Vertical order traversal of a binary tree

I recently got back to Leetcode to keep myself sharp with interview style coding exercises. This time around, I am trying to solve problems that are medium or hard. One such problem is the vertical order traversal of a binary tree.

Even though this problem is marked hard, given the detailed problem description, it is quite easy to solve. We just need the right datastructure.

It is a tree traversal problem and we could either use DFS or BFS to do the traversal. But the important thing to note here is we need to order nodes by their column numbers. And if two nodes have the same column numbers, then we need to order them by their row numbers and if two nodes are in the same row, then we need to order them by their values. This is simply a sorting function with a custom sort function.

In fact, we don’t even need to implement the custom sort function if we use std::tuple to store the values in the correct order. If we had only two values to sort, we could have stored them in a std::pair. We’ll use this technique to solve another problem in a later post.

using Node = std::tuple<int, int, int>;
std::vector<Node> nodes = {{1, 0, 5}, {1, 0, 3}, {{1, 0, 2}, {0, 0, 1}};
std::sort(nodes.begin(), nodes.end());

The above snippet would result in the following sorted values:

[[0, 0, 1], [1, 0, 2], [1, 0, 3], [1, 0, 5]]

which is almost exactly what we want. We need to group values in the same column into a vector.

This is one way to solve this problem. Another way to solve this is to use a priority queue to keep track of the nodes in sorted order when we traverse them. Keep in mind that a priority queue by default is a max queue but we want a min queue and this can be achieved using this data structure by passing the std::greater<> comparator.

std::priority_queue<Node, std::vector<Node>, std::greater<>> pq;

With these two ideas, we simply need to rearrange the values in the priority queue in the form the question asks as to (each column values in a vector, within that elements are ordered based on their row followed by values). This ordering happens naturally because of the data structure we have chosen.

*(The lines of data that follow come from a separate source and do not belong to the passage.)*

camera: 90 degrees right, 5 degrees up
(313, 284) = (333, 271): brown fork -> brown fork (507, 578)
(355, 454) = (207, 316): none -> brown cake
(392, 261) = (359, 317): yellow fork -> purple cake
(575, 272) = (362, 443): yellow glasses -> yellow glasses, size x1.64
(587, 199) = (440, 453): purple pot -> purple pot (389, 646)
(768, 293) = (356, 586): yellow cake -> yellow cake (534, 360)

Taking a step back, the DFS call to do the traversal looks like this:

void dfs(TreeNode* root, int row, int col) {
    pq.push({col, row, root->val}); 
    if (root->left) dfs(root->left, row+1, col-1);
    if (root->right) dfs(root->right, row+1, col+1);
}

This is pretty straightforward to understand. A root node’s left node has a column value that’s one less than the root node & row that’s one more than the root node. Similarly reasoning applies for the right node.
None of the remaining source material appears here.